Airlifting was commenced with the aim of removing sediment from the remains of the port (?) side between planksheer and keelson to permit preparation of a photomosaic. Airlifting operations revealed extensive buried coherent structure beyond the eastern limit (the stern?) of the keelson. Although a working site plan had been commenced using the keelson as datum, it was realized that it would be necessary to extend the baseline to encompass parts of the site previously not apparent.
Comparison of scantling dimensions from on-site measurement with Lloyd's rules appropriate to the period show the remains to be not inconsistent with a 194 ton brig sturdily built to those rules. Limited timber speciation has identified red oak and teak in principal structural timbers which, again, is not inconsistent with the seven year Al classification, subsequently continued, of the Mountain Maid. The presence of iron knees and copper fastenings indicates a vessel of European origin. Sheathing metal, apparently copper, has been found on the site in large quantities, in conjunction with a fibrous mat underlay. Lloyd's register records that the Mountain Maid was sheathed with yellow metal over felt. Receipt of a copy of the Lloyd' s Survey Report on the Mountain Maid at building, obtained from the National Maritime Museum, Greenwich has enabled a reasonably conclusive identification to be made. One of the rudder gudgeons raised from the site, MM-3-31-2-1 (illustrated) accords with the dimensions for lower pintle diameter (2 1/2 inch) given in the survey report. This latter document mentions the presence of iron staple knees. Scantling dimensions and extensive use of oak for construction are also in accordance with site observations.
We were most fortunate in gaining access to early records of the Port Phillip Sea Pilot Service and located references to the Mountain Maid accident in minute and letter books of that organisation.

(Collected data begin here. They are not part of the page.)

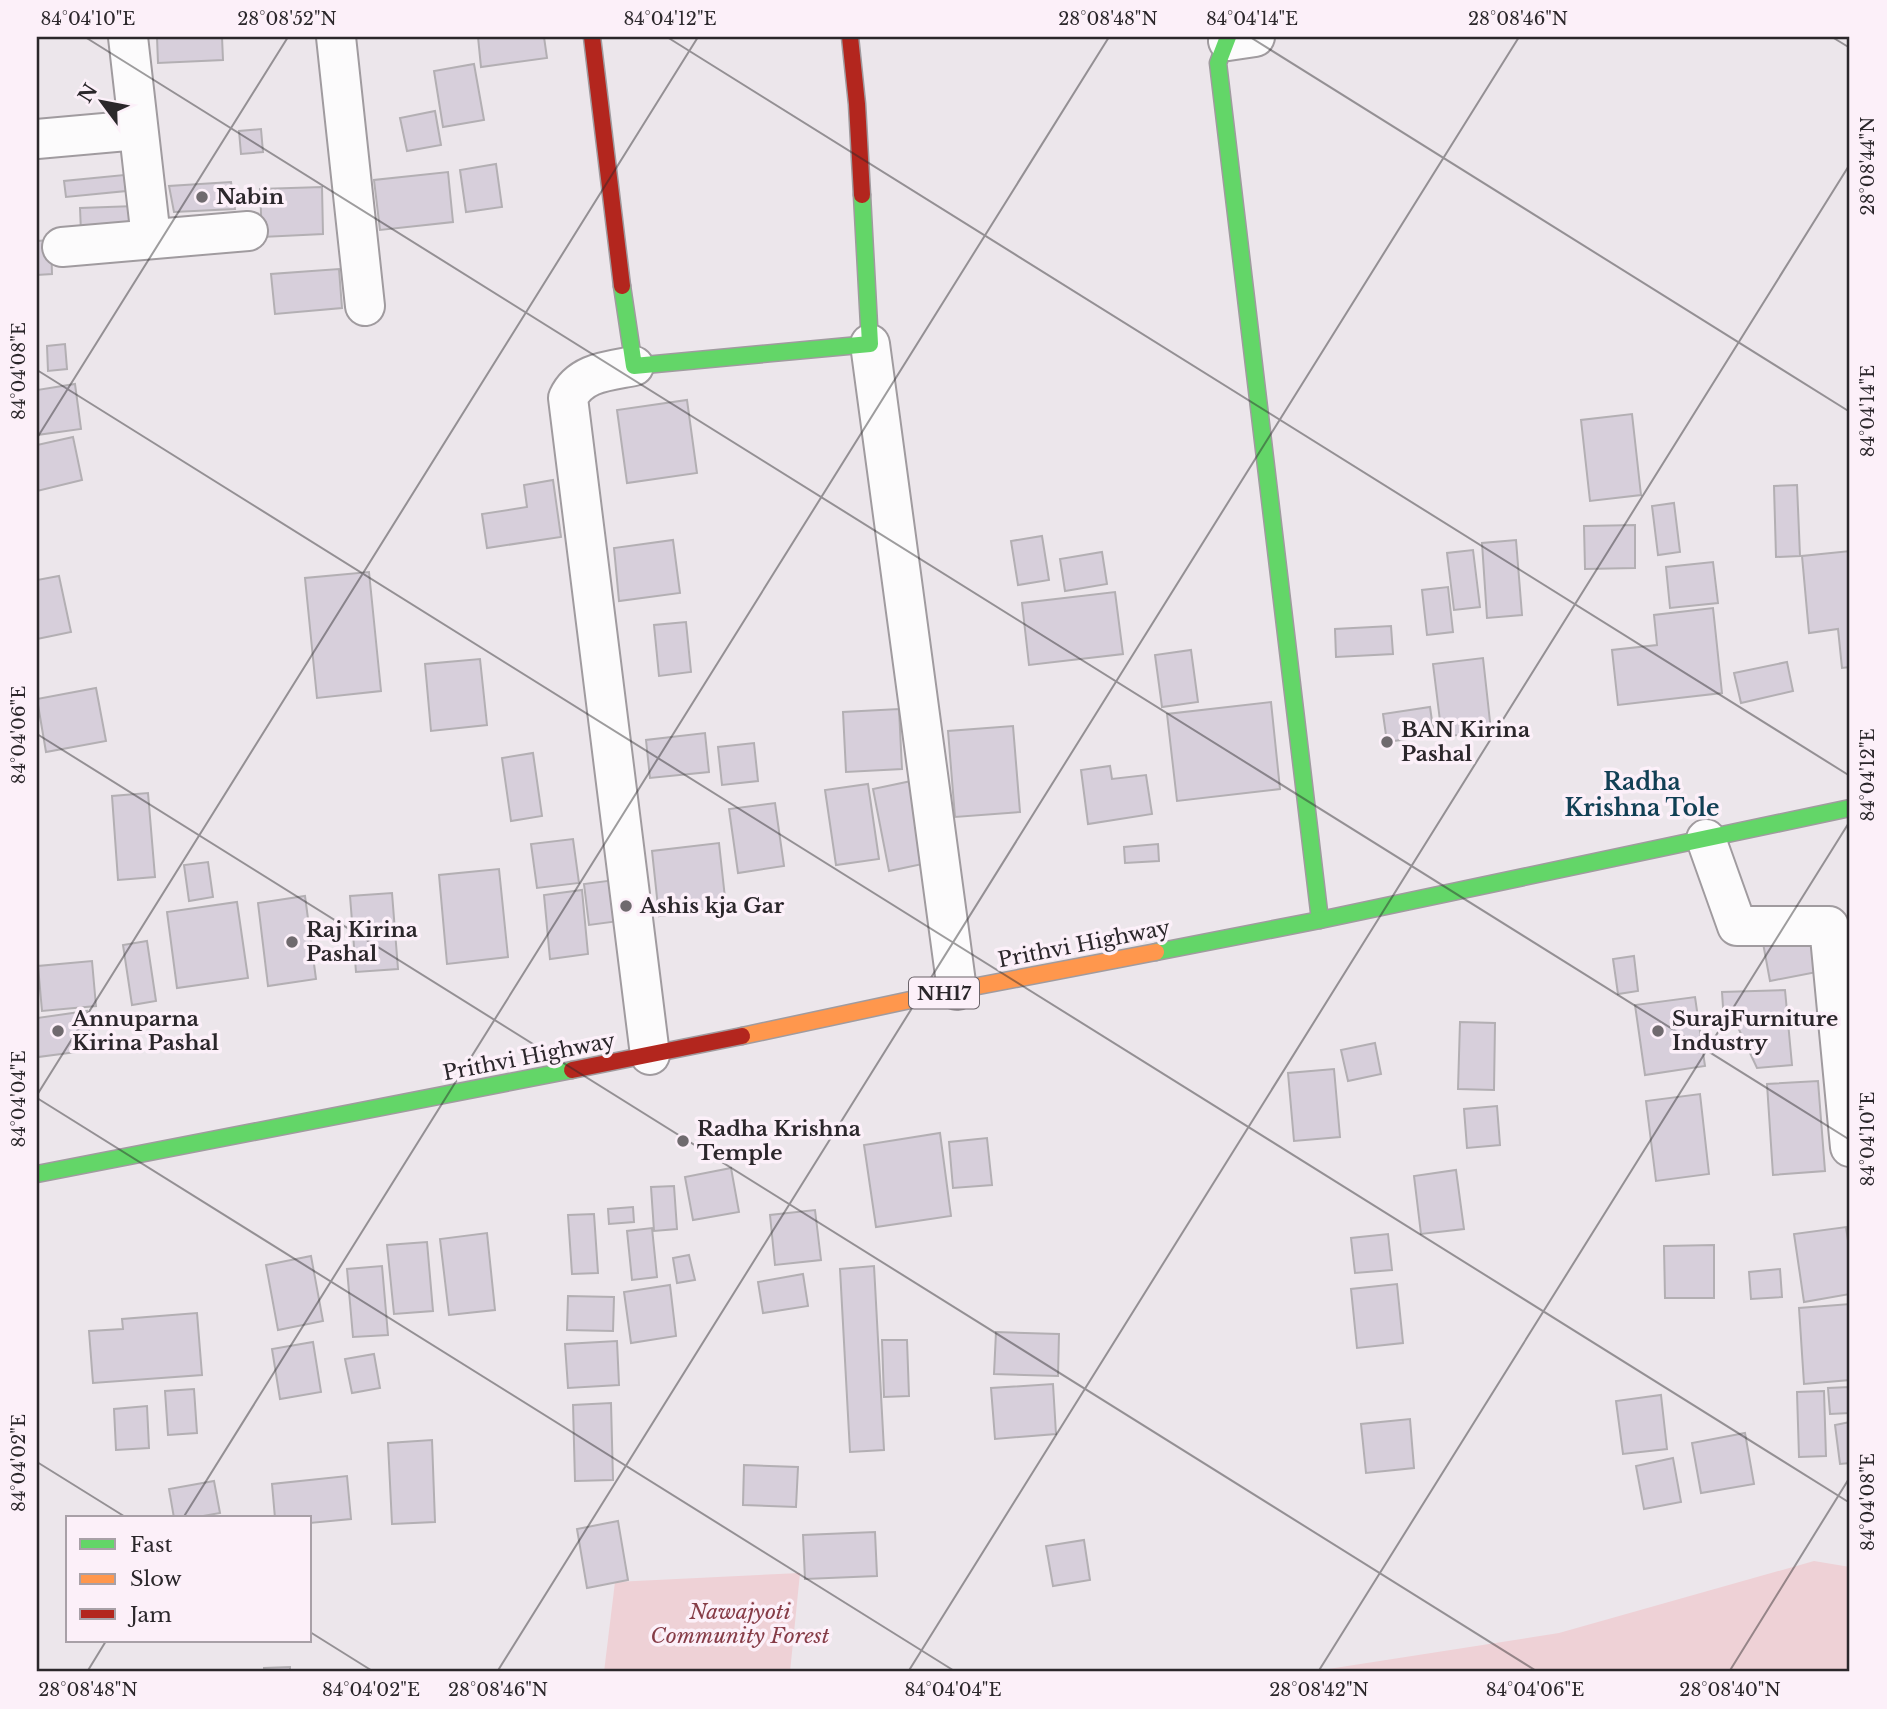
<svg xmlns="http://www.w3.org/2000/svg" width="1887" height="1709" viewBox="0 0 1887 1709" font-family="'Libre Baskerville',serif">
<rect width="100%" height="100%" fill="#ece6eb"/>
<g fill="#eed1d6">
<polygon points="1814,1561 1850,1567 1850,1672 1309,1672 1559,1633"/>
<polygon points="800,1573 790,1672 604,1672 615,1582"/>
</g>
<g fill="#d7cfdb" stroke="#b3afb3" stroke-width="2">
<polygon points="157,37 222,37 223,60 158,63"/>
<polygon points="478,37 544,37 547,58 481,67"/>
<polygon points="474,64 484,120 443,127 434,71"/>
<polygon points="435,111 441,145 407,151 400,118"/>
<polygon points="261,129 263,152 241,154 239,131"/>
<polygon points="496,164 502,207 466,212 460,170"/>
<polygon points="448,172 453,222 380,230 374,180"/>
<polygon points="124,175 126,191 66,197 64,181"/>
<polygon points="231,182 235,209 174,212 169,186"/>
<polygon points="322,187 323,234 262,237 260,189"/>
<polygon points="135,206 136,230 81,232 80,208"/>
<polygon points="51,240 52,274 37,275 37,241"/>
<polygon points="339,269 342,308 275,314 271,274"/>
<polygon points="65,344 67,369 48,371 47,346"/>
<polygon points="75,384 81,429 37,435 37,390"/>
<polygon points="687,400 697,473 627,483 617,410"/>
<polygon points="1632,414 1641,495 1590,501 1581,420"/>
<polygon points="73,437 82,480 37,491 37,445"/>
<polygon points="553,480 561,537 487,548 482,514 527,507 524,485"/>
<polygon points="1797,485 1800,556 1776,557 1774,486"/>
<polygon points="1674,503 1680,552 1658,555 1652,506"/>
<polygon points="1635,525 1635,568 1585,569 1584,526"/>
<polygon points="1042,536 1049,580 1018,585 1011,541"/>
<polygon points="673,540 680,593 619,601 614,548"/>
<polygon points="1516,540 1522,615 1487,618 1482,543"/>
<polygon points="1473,550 1480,607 1454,610 1447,553"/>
<polygon points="1850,551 1850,667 1842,668 1838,629 1809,633 1802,556"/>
<polygon points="1102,552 1107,584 1065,591 1060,559"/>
<polygon points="1713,562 1718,603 1670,608 1666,567"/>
<polygon points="369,572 381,691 317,698 305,578"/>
<polygon points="59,576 71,632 37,639 37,580"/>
<polygon points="1448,587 1453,632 1427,635 1422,590"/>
<polygon points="1115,592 1123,654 1029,665 1022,603"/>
<polygon points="1713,608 1722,693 1618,705 1612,650 1657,645 1654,615"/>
<polygon points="686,622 691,672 659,676 654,625"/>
<polygon points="1391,626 1393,654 1336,657 1335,629"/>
<polygon points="1191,650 1198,702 1162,707 1155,655"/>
<polygon points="1483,658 1491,731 1442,737 1433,664"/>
<polygon points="480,659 487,725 431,731 425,664"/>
<polygon points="1787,662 1793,691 1741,703 1734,673"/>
<polygon points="96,688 106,741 46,752 37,699"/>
<polygon points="1271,702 1280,789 1177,801 1167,714"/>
<polygon points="1430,707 1434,735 1387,742 1383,714"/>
<polygon points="899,709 902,769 846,772 843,712"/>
<polygon points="1013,726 1020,812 955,817 948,731"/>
<polygon points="705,733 709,772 650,778 646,740"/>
<polygon points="754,743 758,781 722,785 718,747"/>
<polygon points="533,753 542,816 511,821 502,758"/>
<polygon points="1110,766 1112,779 1146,775 1152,814 1088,824 1081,770"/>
<polygon points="916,780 932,862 889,871 873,789"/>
<polygon points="868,784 879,859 836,865 825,790"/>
<polygon points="148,793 155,877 118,880 112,796"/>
<polygon points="775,803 784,866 738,873 729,809"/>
<polygon points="573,839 579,883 537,888 531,844"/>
<polygon points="719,843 726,907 659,916 652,851"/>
<polygon points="1158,844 1159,861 1125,863 1124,847"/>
<polygon points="208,862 213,897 189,901 184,865"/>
<polygon points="499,869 508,957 447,964 439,875"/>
<polygon points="622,879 627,920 589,925 584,884"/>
<polygon points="582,890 588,954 550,959 544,895"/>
<polygon points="392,893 398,969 356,972 350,896"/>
<polygon points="305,896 316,979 268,986 258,903"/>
<polygon points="237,902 248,978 177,988 167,912"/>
<polygon points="1814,933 1822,971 1770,981 1763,943"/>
<polygon points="147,941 156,1001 132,1005 123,945"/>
<polygon points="1634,956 1638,991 1618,994 1613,959"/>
<polygon points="92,961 96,1006 42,1011 38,966"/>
<polygon points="1785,990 1792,1065 1757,1068 1735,1021 1723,1007 1722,992"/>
<polygon points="1695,997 1705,1066 1645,1075 1635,1005"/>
<polygon points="87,1011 92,1050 38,1057 37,1018"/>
<polygon points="1460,1022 1495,1023 1494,1090 1458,1089"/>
<polygon points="1375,1043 1381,1074 1348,1081 1341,1050"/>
<polygon points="1334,1069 1340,1137 1294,1141 1288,1073"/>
<polygon points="1818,1081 1825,1171 1773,1175 1767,1084"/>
<polygon points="1700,1094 1709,1174 1656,1181 1646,1101"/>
<polygon points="1497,1106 1500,1145 1467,1148 1464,1109"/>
<polygon points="940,1133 951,1216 876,1227 864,1145"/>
<polygon points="987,1138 992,1185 953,1188 949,1142"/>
<polygon points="731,1168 739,1212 693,1220 685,1177"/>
<polygon points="1456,1170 1464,1229 1421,1234 1414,1176"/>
<polygon points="674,1186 677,1229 654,1231 651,1187"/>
<polygon points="633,1207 634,1222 609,1224 608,1209"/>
<polygon points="815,1210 821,1260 775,1265 770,1215"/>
<polygon points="594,1214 598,1273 572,1274 568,1215"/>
<polygon points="1846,1227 1850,1254 1850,1294 1804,1302 1794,1234"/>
<polygon points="652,1228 657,1277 632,1280 627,1231"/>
<polygon points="487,1233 495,1310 449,1315 440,1239"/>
<polygon points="1388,1234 1392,1270 1355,1273 1351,1238"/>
<polygon points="427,1242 433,1311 394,1314 387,1245"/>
<polygon points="1714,1245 1714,1298 1665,1298 1664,1246"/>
<polygon points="689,1255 695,1280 677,1283 673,1258"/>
<polygon points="311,1256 323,1321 278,1330 266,1265"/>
<polygon points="382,1266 388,1335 353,1337 347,1269"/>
<polygon points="874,1266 884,1450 850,1452 840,1269"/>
<polygon points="1780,1269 1782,1297 1751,1299 1749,1272"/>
<polygon points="803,1274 808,1306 763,1313 758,1282"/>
<polygon points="1397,1284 1403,1343 1357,1348 1351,1289"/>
<polygon points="670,1285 676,1336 631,1343 624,1292"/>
<polygon points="568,1296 614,1297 613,1331 567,1330"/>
<polygon points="1850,1304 1850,1380 1804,1384 1799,1308"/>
<polygon points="197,1313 202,1375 93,1383 89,1331 123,1329 122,1319"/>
<polygon points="996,1332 1059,1334 1058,1376 994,1374"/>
<polygon points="882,1340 907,1340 909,1396 884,1397"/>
<polygon points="617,1341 619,1385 568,1388 565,1344"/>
<polygon points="313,1342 321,1392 280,1399 272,1349"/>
<polygon points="374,1354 380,1388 352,1393 345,1359"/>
<polygon points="1053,1384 1056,1434 995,1439 991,1388"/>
<polygon points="1850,1387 1850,1413 1830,1414 1828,1388"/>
<polygon points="194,1389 197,1433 168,1435 165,1391"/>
<polygon points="1824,1391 1826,1456 1799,1457 1797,1392"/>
<polygon points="1661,1395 1667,1449 1623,1454 1616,1401"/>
<polygon points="611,1403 613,1480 575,1481 573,1405"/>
<polygon points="147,1406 149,1448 116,1450 114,1409"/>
<polygon points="1410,1419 1414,1468 1366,1473 1361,1424"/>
<polygon points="1850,1422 1850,1463 1840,1464 1835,1425"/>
<polygon points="1745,1433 1754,1484 1701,1493 1692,1443"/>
<polygon points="432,1440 435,1522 392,1524 388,1443"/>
<polygon points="1673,1458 1681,1502 1644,1509 1636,1466"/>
<polygon points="744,1465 798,1467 796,1507 743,1505"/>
<polygon points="347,1476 351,1519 310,1523 310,1518 275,1518 272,1484"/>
<polygon points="214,1481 220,1513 192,1518 174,1518 169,1489"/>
<polygon points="618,1521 628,1580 587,1588 577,1529"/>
<polygon points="875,1532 877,1576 805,1579 803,1535"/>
<polygon points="1084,1540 1090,1580 1053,1586 1046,1546"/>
<polygon points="290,1667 290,1672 264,1672 264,1668"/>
</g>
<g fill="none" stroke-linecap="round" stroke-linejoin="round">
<defs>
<g id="street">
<polyline points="128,37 151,238"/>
<polyline points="336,37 365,306"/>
<polyline points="1228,41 1255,37"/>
<polyline points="37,139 138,130"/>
<polyline points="62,247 248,231"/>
<polyline points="870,344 957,990"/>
<path d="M634,366C609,371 580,372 568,398L650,1055"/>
<polyline points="1706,839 1737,926 1829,926 1850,1147"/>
</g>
<g id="fast">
<polyline points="1228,37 1218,63 1320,920"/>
<polyline points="622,286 634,366 870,344 862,195"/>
<polyline points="1156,952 1320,920 1850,808"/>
<polyline points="37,1174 572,1070"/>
</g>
<polyline id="slow" points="742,1036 957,990 1156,952"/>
<g id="jam">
<polyline points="592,37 622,286"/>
<polyline points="850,37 857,104 862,195"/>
<polyline points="572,1070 742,1036"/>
</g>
</defs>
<use href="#street" stroke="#a09b9f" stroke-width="42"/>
<use href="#fast" stroke="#a09b9f" stroke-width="19"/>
<use href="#slow" stroke="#a09b9f" stroke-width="19"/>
<use href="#jam" stroke="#a09b9f" stroke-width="19"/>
<use href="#street" stroke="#fcfbfc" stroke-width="38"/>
<use href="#fast" stroke="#63d668" stroke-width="16"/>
<use href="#slow" stroke="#ff974d" stroke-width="16"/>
<use href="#jam" stroke="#b3261e" stroke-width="16"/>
</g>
<path fill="none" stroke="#2b272b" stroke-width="2" stroke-opacity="0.45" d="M85,37L1850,1140M667,37L1850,776M1250,37L1850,412M1832,37L1850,48M37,370L1850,1503M37,438L288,37M37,734L1538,1672M37,1095L698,37M37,1098L956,1672M37,1462L127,1518M183,1518L1109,37M310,1632L374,1672M87,1672L106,1641M497,1672L1519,37M908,1672L1850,164M1318,1672L1850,821M1729,1672L1850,1477"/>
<g fill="#6f6a6e" stroke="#fcf0f9" stroke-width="2.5">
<circle cx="202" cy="197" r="7"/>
<circle cx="1387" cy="742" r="7"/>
<circle cx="626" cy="906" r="7"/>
<circle cx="292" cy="942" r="7"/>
<circle cx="58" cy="1031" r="7"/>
<circle cx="1658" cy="1031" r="7"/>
<circle cx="683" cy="1141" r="7"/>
</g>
<g text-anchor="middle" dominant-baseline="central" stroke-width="7" stroke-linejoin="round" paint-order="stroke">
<rect fill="#fcf0f9" stroke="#6a6369" stroke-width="2" x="909" y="977.5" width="70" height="31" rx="5"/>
<g font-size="19" font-weight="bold" fill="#2b272b">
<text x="944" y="993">NH17</text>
</g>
<g font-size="21" font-weight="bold" fill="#2b272b" stroke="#fcf0f9" text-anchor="start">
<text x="216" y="197">Nabin</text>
<text x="1401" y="730">BAN Kirina<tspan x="1401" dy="24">Pashal</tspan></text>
<text x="640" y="906">Ashis kja Gar</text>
<text x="306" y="930">Raj Kirina<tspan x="306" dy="24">Pashal</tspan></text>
<text x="72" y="1019">Annuparna<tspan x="72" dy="24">Kirina Pashal</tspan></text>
<text x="1672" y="1019">SurajFurniture<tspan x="1672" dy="24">Industry</tspan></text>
<text x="697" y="1129">Radha Krishna<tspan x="697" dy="24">Temple</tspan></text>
</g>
<g font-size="21" fill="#2b272b" stroke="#fcf0f9">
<text transform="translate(1084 944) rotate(-11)">Prithvi Highway</text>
<text transform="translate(529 1057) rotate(-11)">Prithvi Highway</text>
</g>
<g font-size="21" font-style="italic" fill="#863c47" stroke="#fcf0f9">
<text x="740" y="1612">Nawajyoti<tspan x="740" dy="24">Community Forest</tspan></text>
</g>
<g font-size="23" font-weight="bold" fill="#113f54" stroke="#fcf0f9">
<text x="1642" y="782">Radha<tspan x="1642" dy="26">Krishna Tole</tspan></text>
</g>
</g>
<rect width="1887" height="1709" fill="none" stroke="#fcf0f9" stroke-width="77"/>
<rect x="66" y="1516" width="245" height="126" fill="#fcf0f9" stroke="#a8a0a7" stroke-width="2"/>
<rect x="80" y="1539" width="35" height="10" fill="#63d668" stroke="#a8a0a7" stroke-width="2"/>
<text x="130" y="1552" font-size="21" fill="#2b272b">Fast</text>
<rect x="80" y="1574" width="35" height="10" fill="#ff974d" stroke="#a8a0a7" stroke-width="2"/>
<text x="130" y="1586" font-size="21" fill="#2b272b">Slow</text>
<rect x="80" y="1609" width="35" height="10" fill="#b3261e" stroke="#a8a0a7" stroke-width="2"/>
<text x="130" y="1622" font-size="21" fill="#2b272b">Jam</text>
<g transform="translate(102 102) rotate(302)" stroke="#fcf0f9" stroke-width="5" paint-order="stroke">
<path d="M0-5L12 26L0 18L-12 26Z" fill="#2b272b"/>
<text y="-10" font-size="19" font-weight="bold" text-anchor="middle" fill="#2b272b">N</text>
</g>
<rect x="38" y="38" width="1810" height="1632" fill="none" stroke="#2b272b" stroke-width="2.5"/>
<g font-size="18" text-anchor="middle" fill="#2b272b">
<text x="88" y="25">84°04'10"E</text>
<text x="287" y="25">28°08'52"N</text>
<text x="670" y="25">84°04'12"E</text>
<text x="1108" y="25">28°08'48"N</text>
<text x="1252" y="25">84°04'14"E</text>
<text x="1518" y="25">28°08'46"N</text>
<text transform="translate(1868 166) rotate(-90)" y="6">28°08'44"N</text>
<text transform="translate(19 371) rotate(-90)" y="6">84°04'08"E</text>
<text transform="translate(1868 411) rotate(-90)" y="6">84°04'14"E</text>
<text transform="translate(19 735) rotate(-90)" y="6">84°04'06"E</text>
<text transform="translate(1868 775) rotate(-90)" y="6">84°04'12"E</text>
<text transform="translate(19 1099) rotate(-90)" y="6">84°04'04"E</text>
<text transform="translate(1868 1139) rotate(-90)" y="6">84°04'10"E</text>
<text transform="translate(19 1463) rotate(-90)" y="6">84°04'02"E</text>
<text transform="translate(1868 1502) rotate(-90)" y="6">84°04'08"E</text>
<text x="88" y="1696">28°08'48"N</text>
<text x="371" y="1696">84°04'02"E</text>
<text x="498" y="1696">28°08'46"N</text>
<text x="953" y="1696">84°04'04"E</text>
<text x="1319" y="1696">28°08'42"N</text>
<text x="1535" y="1696">84°04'06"E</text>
<text x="1730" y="1696">28°08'40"N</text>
</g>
</svg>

We also located the original transcripts of evidence taken at an inquiry into the accident and conduct of the pilot held by the Pilot Board. These sources have made available much information in relation to the career of Senior Pilot Francis Paterson and, of course, the circumstances of the collision and sinking.
The information gained will permit useful insights into the workings of the Pilot Service at that time.